For Medicare Advantage patients, we only had inpatient claim information. The analysis was based on data from the year 2020, and the effects may have changed due to vaccinations, new treatments, and new variants. The COVID-19 effects may be somewhat overestimated due to missing information on patients with few or no symptoms and possible delay in COVID-19 diagnosis.

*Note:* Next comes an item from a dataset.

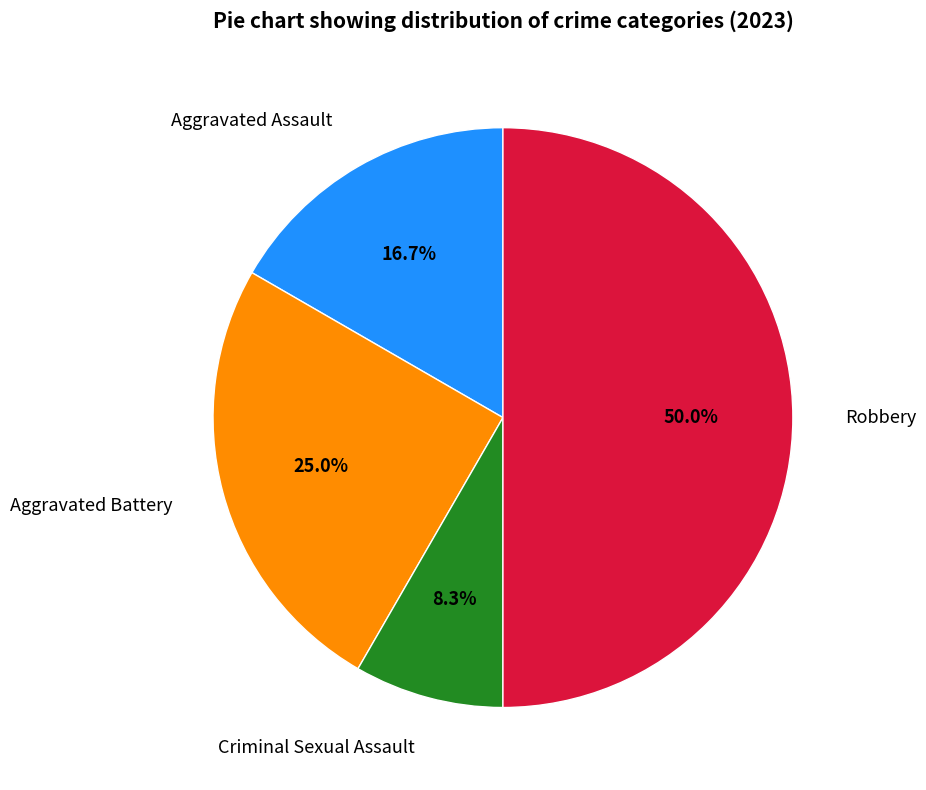

Between Criminal Sexual Assault and Aggravated Battery, which is larger?

Aggravated Battery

We discovered a marked time dependence in the effect of COVID-19 on hospitalization of dialysis patients, beginning with an extremely high risk for a relatively short period, with more moderate but continuing elevated risks later, and never returning to the No-COVID level.
2019年冠状病毒病(COVID-19)大流行对总体住院情况,尤其是对透析患者产生了深远影响。本研究模拟了COVID-19对2020年透析患者住院情况的影响。
回顾性队列研究。
2020日历年接受透析的医疗保险患者。
COVID-19状态分为4个阶段:COVID1(初次诊断后的前10天)、COVID2(持续至COVID后阶段)、COVID后(在21天内未诊断出COVID-19)和晚期COVID(在确诊COVID-19住院后开始);人口统计学和临床特征;以及透析设施。
住院事件序列。
对研究人群采用具有日历时间非参数基线率函数的比例率模型。
本研究共纳入509,609名患者,其中63,521人被观察到感染了SARS-CoV-2,34,375人进入COVID后阶段,1,900人进入晚期COVID阶段。与未感染COVID相比,所有4个阶段的住院调整风险均显著更高,COVID1阶段的相对率为18.50(95%CI,18.19 - 18.81),COVID2阶段为2.03(95%CI,1.99 - 2.08),COVID后阶段为1.37(95%CI,1.35 - 1.40),晚期COVID阶段为2.00(95%CI,1.89 - 2.11)。
对于医疗保险优势计划患者,我们仅有住院索赔信息。分析基于2020年的数据,由于疫苗接种、新治疗方法和新变种,影响可能已发生变化。由于无症状或症状轻微患者的信息缺失以及COVID-19诊断可能存在延迟,COVID-19的影响可能被高估。
我们发现COVID-19对透析患者住院的影响存在明显的时间依赖性,开始时在相对较短时间内风险极高,随后风险较为适中但持续升高,且从未恢复到未感染COVID的水平。